DIRECTIVE:
Could you retype the source text in each of the records below, character for character, and leave the pictures out of your answer?

── DATA FOR THIS TASK ──

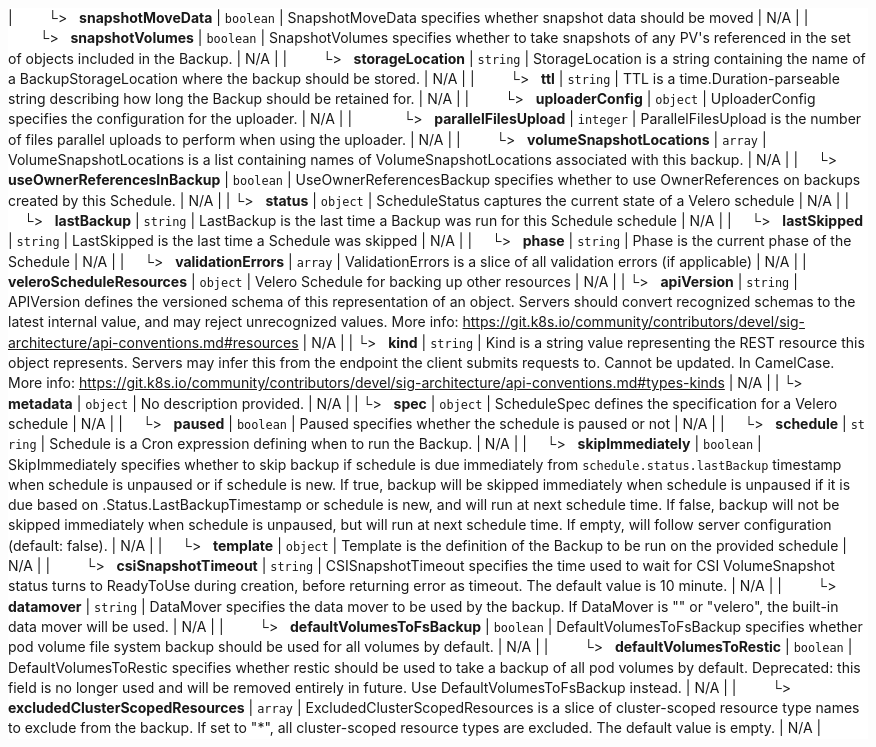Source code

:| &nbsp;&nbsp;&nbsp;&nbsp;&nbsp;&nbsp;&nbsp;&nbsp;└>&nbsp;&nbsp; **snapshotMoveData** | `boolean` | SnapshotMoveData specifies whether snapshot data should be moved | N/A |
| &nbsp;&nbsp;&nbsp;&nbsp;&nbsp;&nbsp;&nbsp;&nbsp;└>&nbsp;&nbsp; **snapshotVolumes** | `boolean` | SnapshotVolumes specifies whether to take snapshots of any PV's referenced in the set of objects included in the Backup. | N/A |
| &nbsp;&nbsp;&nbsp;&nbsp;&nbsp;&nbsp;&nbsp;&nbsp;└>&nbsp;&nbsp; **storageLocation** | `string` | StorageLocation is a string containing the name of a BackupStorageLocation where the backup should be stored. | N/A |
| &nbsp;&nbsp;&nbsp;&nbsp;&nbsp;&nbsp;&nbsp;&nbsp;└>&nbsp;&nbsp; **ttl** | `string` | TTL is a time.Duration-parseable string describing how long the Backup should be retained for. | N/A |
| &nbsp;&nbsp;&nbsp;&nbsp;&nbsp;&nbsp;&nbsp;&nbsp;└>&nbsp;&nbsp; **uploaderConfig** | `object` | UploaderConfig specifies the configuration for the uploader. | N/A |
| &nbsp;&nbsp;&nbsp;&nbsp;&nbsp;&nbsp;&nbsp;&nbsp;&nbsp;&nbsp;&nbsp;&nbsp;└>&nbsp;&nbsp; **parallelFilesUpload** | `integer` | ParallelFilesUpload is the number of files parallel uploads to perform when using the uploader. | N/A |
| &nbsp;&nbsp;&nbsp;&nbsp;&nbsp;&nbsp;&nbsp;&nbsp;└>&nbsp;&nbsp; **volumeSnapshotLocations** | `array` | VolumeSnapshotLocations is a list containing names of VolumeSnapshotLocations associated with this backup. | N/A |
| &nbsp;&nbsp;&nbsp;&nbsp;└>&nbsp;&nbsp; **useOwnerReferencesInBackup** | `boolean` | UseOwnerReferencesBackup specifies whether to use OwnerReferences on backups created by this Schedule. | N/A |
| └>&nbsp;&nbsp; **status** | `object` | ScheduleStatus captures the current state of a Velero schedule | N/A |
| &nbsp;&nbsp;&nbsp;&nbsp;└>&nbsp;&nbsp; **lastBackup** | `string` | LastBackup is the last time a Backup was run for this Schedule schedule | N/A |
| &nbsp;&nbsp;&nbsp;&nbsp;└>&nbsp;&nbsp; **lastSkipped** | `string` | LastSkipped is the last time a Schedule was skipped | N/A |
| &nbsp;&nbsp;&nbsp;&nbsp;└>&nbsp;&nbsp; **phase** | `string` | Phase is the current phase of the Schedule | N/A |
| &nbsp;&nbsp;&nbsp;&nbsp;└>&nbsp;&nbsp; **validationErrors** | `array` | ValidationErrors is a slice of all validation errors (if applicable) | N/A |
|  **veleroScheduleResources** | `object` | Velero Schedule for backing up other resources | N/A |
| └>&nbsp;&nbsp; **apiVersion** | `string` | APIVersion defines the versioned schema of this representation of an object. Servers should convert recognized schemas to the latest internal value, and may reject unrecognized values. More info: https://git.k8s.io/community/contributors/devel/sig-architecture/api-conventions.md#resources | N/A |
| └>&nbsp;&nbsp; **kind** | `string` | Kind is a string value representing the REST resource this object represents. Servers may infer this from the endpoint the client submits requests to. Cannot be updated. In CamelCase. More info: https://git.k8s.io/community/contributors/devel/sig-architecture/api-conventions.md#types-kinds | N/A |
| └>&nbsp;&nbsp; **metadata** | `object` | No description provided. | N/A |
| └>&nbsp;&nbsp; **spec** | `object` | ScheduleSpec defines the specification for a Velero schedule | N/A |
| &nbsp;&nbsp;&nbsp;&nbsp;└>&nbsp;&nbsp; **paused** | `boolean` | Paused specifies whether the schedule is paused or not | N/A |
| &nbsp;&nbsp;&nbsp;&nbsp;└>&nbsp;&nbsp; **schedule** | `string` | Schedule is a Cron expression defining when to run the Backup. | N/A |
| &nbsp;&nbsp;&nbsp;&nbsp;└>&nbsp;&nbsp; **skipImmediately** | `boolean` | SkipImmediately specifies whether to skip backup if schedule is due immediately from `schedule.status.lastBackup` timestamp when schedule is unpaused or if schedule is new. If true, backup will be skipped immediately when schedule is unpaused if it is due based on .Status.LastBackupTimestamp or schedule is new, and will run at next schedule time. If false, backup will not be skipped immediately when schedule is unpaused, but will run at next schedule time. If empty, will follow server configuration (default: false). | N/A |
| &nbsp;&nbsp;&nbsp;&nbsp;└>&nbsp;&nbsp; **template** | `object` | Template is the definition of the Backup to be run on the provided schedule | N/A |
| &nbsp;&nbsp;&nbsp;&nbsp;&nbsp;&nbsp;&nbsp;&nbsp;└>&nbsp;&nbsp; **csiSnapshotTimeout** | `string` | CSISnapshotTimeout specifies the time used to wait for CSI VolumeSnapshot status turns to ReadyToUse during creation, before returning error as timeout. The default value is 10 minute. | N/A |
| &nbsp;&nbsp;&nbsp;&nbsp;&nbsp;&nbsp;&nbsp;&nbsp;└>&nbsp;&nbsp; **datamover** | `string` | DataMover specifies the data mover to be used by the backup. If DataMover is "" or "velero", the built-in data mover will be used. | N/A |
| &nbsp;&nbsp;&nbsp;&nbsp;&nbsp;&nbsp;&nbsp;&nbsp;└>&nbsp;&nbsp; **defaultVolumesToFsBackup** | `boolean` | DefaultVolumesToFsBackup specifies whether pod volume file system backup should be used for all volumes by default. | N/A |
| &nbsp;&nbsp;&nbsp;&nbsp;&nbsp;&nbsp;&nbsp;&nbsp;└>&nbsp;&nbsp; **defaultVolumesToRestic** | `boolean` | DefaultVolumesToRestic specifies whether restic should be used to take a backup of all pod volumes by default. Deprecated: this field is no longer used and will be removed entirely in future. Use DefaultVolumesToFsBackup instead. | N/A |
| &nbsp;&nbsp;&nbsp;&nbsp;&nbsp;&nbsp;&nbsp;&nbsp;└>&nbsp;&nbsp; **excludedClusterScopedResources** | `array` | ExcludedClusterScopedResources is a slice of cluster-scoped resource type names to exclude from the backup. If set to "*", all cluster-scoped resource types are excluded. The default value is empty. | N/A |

───

WRITTEN RESPONSE:
Source code

:| &nbsp;&nbsp;&nbsp;&nbsp;&nbsp;&nbsp;&nbsp;&nbsp;└>&nbsp;&nbsp; **snapshotMoveData** | `boolean` | SnapshotMoveData specifies whether snapshot data should be moved | N/A |
| &nbsp;&nbsp;&nbsp;&nbsp;&nbsp;&nbsp;&nbsp;&nbsp;└>&nbsp;&nbsp; **snapshotVolumes** | `boolean` | SnapshotVolumes specifies whether to take snapshots of any PV's referenced in the set of objects included in the Backup. | N/A |
| &nbsp;&nbsp;&nbsp;&nbsp;&nbsp;&nbsp;&nbsp;&nbsp;└>&nbsp;&nbsp; **storageLocation** | `string` | StorageLocation is a string containing the name of a BackupStorageLocation where the backup should be stored. | N/A |
| &nbsp;&nbsp;&nbsp;&nbsp;&nbsp;&nbsp;&nbsp;&nbsp;└>&nbsp;&nbsp; **ttl** | `string` | TTL is a time.Duration-parseable string describing how long the Backup should be retained for. | N/A |
| &nbsp;&nbsp;&nbsp;&nbsp;&nbsp;&nbsp;&nbsp;&nbsp;└>&nbsp;&nbsp; **uploaderConfig** | `object` | UploaderConfig specifies the configuration for the uploader. | N/A |
| &nbsp;&nbsp;&nbsp;&nbsp;&nbsp;&nbsp;&nbsp;&nbsp;&nbsp;&nbsp;&nbsp;&nbsp;└>&nbsp;&nbsp; **parallelFilesUpload** | `integer` | ParallelFilesUpload is the number of files parallel uploads to perform when using the uploader. | N/A |
| &nbsp;&nbsp;&nbsp;&nbsp;&nbsp;&nbsp;&nbsp;&nbsp;└>&nbsp;&nbsp; **volumeSnapshotLocations** | `array` | VolumeSnapshotLocations is a list containing names of VolumeSnapshotLocations associated with this backup. | N/A |
| &nbsp;&nbsp;&nbsp;&nbsp;└>&nbsp;&nbsp; **useOwnerReferencesInBackup** | `boolean` | UseOwnerReferencesBackup specifies whether to use OwnerReferences on backups created by this Schedule. | N/A |
| └>&nbsp;&nbsp; **status** | `object` | ScheduleStatus captures the current state of a Velero schedule | N/A |
| &nbsp;&nbsp;&nbsp;&nbsp;└>&nbsp;&nbsp; **lastBackup** | `string` | LastBackup is the last time a Backup was run for this Schedule schedule | N/A |
| &nbsp;&nbsp;&nbsp;&nbsp;└>&nbsp;&nbsp; **lastSkipped** | `string` | LastSkipped is the last time a Schedule was skipped | N/A |
| &nbsp;&nbsp;&nbsp;&nbsp;└>&nbsp;&nbsp; **phase** | `string` | Phase is the current phase of the Schedule | N/A |
| &nbsp;&nbsp;&nbsp;&nbsp;└>&nbsp;&nbsp; **validationErrors** | `array` | ValidationErrors is a slice of all validation errors (if applicable) | N/A |
|  **veleroScheduleResources** | `object` | Velero Schedule for backing up other resources | N/A |
| └>&nbsp;&nbsp; **apiVersion** | `string` | APIVersion defines the versioned schema of this representation of an object. Servers should convert recognized schemas to the latest internal value, and may reject unrecognized values. More info: https://git.k8s.io/community/contributors/devel/sig-architecture/api-conventions.md#resources | N/A |
| └>&nbsp;&nbsp; **kind** | `string` | Kind is a string value representing the REST resource this object represents. Servers may infer this from the endpoint the client submits requests to. Cannot be updated. In CamelCase. More info: https://git.k8s.io/community/contributors/devel/sig-architecture/api-conventions.md#types-kinds | N/A |
| └>&nbsp;&nbsp; **metadata** | `object` | No description provided. | N/A |
| └>&nbsp;&nbsp; **spec** | `object` | ScheduleSpec defines the specification for a Velero schedule | N/A |
| &nbsp;&nbsp;&nbsp;&nbsp;└>&nbsp;&nbsp; **paused** | `boolean` | Paused specifies whether the schedule is paused or not | N/A |
| &nbsp;&nbsp;&nbsp;&nbsp;└>&nbsp;&nbsp; **schedule** | `string` | Schedule is a Cron expression defining when to run the Backup. | N/A |
| &nbsp;&nbsp;&nbsp;&nbsp;└>&nbsp;&nbsp; **skipImmediately** | `boolean` | SkipImmediately specifies whether to skip backup if schedule is due immediately from `schedule.status.lastBackup` timestamp when schedule is unpaused or if schedule is new. If true, backup will be skipped immediately when schedule is unpaused if it is due based on .Status.LastBackupTimestamp or schedule is new, and will run at next schedule time. If false, backup will not be skipped immediately when schedule is unpaused, but will run at next schedule time. If empty, will follow server configuration (default: false). | N/A |
| &nbsp;&nbsp;&nbsp;&nbsp;└>&nbsp;&nbsp; **template** | `object` | Template is the definition of the Backup to be run on the provided schedule | N/A |
| &nbsp;&nbsp;&nbsp;&nbsp;&nbsp;&nbsp;&nbsp;&nbsp;└>&nbsp;&nbsp; **csiSnapshotTimeout** | `string` | CSISnapshotTimeout specifies the time used to wait for CSI VolumeSnapshot status turns to ReadyToUse during creation, before returning error as timeout. The default value is 10 minute. | N/A |
| &nbsp;&nbsp;&nbsp;&nbsp;&nbsp;&nbsp;&nbsp;&nbsp;└>&nbsp;&nbsp; **datamover** | `string` | DataMover specifies the data mover to be used by the backup. If DataMover is "" or "velero", the built-in data mover will be used. | N/A |
| &nbsp;&nbsp;&nbsp;&nbsp;&nbsp;&nbsp;&nbsp;&nbsp;└>&nbsp;&nbsp; **defaultVolumesToFsBackup** | `boolean` | DefaultVolumesToFsBackup specifies whether pod volume file system backup should be used for all volumes by default. | N/A |
| &nbsp;&nbsp;&nbsp;&nbsp;&nbsp;&nbsp;&nbsp;&nbsp;└>&nbsp;&nbsp; **defaultVolumesToRestic** | `boolean` | DefaultVolumesToRestic specifies whether restic should be used to take a backup of all pod volumes by default. Deprecated: this field is no longer used and will be removed entirely in future. Use DefaultVolumesToFsBackup instead. | N/A |
| &nbsp;&nbsp;&nbsp;&nbsp;&nbsp;&nbsp;&nbsp;&nbsp;└>&nbsp;&nbsp; **excludedClusterScopedResources** | `array` | ExcludedClusterScopedResources is a slice of cluster-scoped resource type names to exclude from the backup. If set to "*", all cluster-scoped resource types are excluded. The default value is empty. | N/A |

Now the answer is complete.